Stage 4… 6cm brain tumour and other mets.

Hello Dorsetgirl, I'm so sorry to hear your dad's melanoma has returned. It really is such a terrible disease. It is very sneaky - hence the dandelion motif which represents it.

It's a huge shock for you all right now and your meeting with the oncologist will, I hope, get things clarified for you and give your dad a treatment plan to get on with. I was diagnosed in march '21 and ended treatment last year. I'm stage 3c. There are plenty of people on here who are stage 4 like your dad hon and many have been living with it for some years as the treatments can be so effective nowadays.  

I hope some people with stage 4 pop onto your thread and can give you some positive news. 

I'm in Dorset too, I'm under the very wonderful Rachel Plant at Poole but have obviously been bumped back to dermatology for now in Dorchester.    I hope your consultant meeting goes well for your dad hon x

So good to read your reply Alottment lover and hear some positivity. 
I’m pleased that you have completed your treatment and I hope you are feeling well. 
My Dad is also under Rachel Plant at Dorchester and having attended my Dad’s appointment with him, my Mum and my brother, I have to say I was so so impressed by her!
Big day tomorrow meeting with the neurosurgeon in Southampton, I really hope and pray he can help my Dad. 
Thank you for your good wishes, it helps to hear from someone else who has been through it. 
Wishing you well for the future. 

Hi Dorsetgirl!

Im sorry to hear about your Dad. Must have been a huge shock.

I’ve got a similar story. My partner is 38 (I’m 34) and he had a melanoma cut out of his calf 5 years ago with negative SNL. Last summer his dermatologist found a tiny lump in his groin which a biopsy confirmed as braf positive melanoma lymph node. A number of surveillance CT scans reassured us that it hadn’t spread anywhere & surgery was booked to removed the lymph node for this Feb (about 6 months after diagnoses). Surgery went fine he became incredibly unwell when we got home with intense headaches, vomiting and head spins. We went back to A&E & a head CT showed a largh cerebellar mass (2.5cm)  3 smaller ones (~1cm). He had neurosurgery the next day & the big one was successfully cut out. 
He had his first round of combination immunotherapy 2 weeks ago with almost no side effects (just a light neck rash) and is having 4 sessions of CyberKnife this week to zap them to oblivion. We’re lucky we’re at Barts in London so everything is there for us.

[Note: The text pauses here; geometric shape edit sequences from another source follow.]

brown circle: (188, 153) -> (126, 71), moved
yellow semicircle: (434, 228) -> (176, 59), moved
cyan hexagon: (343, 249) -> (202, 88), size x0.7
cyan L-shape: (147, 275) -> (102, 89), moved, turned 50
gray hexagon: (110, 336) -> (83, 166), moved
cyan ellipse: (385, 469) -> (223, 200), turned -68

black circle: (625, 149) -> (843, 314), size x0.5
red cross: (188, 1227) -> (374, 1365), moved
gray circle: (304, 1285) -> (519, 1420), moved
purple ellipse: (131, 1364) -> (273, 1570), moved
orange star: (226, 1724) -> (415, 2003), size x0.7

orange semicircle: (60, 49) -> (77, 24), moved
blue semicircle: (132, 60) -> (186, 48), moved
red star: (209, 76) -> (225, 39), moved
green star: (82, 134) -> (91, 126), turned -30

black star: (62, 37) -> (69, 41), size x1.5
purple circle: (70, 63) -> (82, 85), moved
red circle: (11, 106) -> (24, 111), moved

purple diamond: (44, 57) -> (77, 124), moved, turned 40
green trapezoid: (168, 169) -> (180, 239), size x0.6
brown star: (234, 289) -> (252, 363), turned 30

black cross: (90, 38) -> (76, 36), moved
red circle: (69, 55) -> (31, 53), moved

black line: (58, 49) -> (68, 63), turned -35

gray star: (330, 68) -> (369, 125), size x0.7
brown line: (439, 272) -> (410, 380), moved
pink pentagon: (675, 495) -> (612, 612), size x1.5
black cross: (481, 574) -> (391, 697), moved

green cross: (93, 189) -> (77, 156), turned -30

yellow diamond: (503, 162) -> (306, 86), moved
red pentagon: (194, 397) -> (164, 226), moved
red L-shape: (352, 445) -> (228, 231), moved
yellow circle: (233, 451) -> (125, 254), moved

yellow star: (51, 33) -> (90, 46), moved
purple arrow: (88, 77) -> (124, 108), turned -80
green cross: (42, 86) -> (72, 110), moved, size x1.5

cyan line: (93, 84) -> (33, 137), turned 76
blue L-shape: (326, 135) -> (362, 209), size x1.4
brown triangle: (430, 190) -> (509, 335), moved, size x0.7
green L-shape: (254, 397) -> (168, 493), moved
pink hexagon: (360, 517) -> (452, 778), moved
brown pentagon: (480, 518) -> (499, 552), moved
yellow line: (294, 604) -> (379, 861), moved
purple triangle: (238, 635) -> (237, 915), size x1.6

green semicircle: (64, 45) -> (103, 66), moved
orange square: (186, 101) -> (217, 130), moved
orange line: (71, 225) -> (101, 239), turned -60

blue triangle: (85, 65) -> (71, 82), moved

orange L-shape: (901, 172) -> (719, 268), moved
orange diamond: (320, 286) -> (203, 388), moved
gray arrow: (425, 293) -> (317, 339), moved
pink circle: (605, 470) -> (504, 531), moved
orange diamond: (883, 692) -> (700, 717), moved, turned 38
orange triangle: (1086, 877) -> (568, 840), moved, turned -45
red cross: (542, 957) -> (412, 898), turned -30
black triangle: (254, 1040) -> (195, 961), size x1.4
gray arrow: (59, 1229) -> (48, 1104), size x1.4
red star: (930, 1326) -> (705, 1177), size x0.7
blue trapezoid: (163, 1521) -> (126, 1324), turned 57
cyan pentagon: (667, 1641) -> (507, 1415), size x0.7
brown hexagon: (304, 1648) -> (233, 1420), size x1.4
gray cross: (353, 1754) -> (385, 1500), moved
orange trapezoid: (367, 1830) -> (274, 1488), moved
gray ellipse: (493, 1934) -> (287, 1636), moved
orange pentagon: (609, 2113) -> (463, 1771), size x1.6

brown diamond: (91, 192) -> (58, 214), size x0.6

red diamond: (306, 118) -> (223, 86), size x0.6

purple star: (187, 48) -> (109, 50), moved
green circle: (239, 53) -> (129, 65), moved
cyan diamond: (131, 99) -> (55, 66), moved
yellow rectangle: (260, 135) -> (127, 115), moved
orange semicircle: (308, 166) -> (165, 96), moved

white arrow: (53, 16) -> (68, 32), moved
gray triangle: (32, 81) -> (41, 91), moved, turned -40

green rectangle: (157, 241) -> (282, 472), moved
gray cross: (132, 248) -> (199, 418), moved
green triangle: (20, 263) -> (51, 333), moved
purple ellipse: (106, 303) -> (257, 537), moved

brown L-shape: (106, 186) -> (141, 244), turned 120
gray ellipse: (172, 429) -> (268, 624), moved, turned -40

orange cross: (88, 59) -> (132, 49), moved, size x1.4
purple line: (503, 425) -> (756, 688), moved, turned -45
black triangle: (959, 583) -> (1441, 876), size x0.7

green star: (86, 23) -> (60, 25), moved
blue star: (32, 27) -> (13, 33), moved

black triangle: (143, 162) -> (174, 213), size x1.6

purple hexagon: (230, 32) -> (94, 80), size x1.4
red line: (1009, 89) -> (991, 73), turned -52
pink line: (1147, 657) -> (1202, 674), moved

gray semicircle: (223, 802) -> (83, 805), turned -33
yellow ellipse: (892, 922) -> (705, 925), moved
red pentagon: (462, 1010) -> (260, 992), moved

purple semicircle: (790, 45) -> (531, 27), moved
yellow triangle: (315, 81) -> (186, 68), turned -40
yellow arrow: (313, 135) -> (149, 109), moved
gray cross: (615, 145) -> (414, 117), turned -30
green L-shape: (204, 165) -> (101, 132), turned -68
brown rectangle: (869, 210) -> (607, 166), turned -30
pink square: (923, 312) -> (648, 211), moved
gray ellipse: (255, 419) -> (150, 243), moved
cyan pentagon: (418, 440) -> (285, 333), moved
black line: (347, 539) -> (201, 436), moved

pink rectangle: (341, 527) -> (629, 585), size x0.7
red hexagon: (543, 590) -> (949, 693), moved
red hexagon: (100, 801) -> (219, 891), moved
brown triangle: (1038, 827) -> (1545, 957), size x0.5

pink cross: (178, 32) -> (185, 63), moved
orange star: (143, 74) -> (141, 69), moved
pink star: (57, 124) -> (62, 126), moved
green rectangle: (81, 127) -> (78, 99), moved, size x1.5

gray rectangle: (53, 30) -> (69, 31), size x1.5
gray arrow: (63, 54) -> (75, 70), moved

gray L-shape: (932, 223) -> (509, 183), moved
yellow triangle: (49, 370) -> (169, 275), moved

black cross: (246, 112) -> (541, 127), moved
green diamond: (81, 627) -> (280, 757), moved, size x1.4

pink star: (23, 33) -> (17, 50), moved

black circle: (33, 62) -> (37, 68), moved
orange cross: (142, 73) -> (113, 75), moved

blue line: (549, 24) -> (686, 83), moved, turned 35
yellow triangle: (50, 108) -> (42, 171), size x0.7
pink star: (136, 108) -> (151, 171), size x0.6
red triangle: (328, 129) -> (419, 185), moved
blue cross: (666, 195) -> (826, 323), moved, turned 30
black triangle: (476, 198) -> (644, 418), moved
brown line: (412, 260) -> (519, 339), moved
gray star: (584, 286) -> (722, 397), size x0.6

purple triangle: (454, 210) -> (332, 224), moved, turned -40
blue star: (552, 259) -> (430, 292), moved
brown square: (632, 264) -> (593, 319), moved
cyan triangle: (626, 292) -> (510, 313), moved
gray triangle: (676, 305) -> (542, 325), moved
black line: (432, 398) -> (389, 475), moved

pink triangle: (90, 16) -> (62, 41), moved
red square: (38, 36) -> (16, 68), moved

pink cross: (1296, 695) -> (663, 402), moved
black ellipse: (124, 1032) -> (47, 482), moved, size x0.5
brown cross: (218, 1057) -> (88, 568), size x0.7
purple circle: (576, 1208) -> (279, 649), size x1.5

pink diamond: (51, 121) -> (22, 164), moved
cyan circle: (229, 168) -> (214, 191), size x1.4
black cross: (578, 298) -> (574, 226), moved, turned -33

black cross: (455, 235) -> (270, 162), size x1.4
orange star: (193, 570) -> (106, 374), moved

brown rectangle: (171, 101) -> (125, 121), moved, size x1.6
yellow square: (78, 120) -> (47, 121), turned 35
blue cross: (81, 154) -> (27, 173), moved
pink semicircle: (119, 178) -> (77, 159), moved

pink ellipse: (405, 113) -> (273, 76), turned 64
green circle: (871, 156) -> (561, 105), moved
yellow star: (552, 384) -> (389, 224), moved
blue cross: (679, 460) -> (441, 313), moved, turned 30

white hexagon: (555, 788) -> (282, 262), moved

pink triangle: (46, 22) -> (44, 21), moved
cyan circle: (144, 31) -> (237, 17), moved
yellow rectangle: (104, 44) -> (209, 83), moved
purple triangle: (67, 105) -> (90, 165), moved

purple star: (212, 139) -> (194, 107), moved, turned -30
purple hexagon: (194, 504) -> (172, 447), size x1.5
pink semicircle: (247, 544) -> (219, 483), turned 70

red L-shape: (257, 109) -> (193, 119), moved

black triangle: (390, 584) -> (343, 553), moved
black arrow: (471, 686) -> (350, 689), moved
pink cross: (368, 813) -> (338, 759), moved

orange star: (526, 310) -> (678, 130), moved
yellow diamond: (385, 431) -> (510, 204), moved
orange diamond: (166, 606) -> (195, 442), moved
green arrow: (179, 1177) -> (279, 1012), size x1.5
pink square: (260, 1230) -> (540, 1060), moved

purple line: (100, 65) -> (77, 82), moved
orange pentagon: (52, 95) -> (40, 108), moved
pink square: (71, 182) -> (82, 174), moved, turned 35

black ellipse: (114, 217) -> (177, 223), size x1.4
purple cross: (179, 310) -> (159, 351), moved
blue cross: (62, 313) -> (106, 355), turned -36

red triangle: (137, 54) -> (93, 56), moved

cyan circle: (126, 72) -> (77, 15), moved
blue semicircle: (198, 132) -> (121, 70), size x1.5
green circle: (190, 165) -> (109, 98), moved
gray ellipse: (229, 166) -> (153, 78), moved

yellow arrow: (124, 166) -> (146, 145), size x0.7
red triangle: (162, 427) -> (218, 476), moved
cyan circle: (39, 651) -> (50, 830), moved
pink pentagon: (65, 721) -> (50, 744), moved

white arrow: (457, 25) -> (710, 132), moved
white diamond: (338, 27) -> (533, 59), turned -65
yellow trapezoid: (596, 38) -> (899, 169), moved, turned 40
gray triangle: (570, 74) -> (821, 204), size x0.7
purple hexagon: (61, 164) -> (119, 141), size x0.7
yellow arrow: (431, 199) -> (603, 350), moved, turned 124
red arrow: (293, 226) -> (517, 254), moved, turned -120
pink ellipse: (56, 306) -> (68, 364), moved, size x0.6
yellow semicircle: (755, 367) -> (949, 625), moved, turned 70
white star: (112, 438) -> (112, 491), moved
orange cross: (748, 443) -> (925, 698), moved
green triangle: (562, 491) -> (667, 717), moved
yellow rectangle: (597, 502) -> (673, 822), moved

He‘s feeling fine overall. Our consultant said the immunotherapy has shown to have really promising results, even with brain mets. Hopefully your dad gets a similar regime going and he responds well. They can also consider targeted therapy if you know if he’s Braf+. 

Please reach out and let me know if you have any questions - I work in health myself so know a lot about the journey we’re on!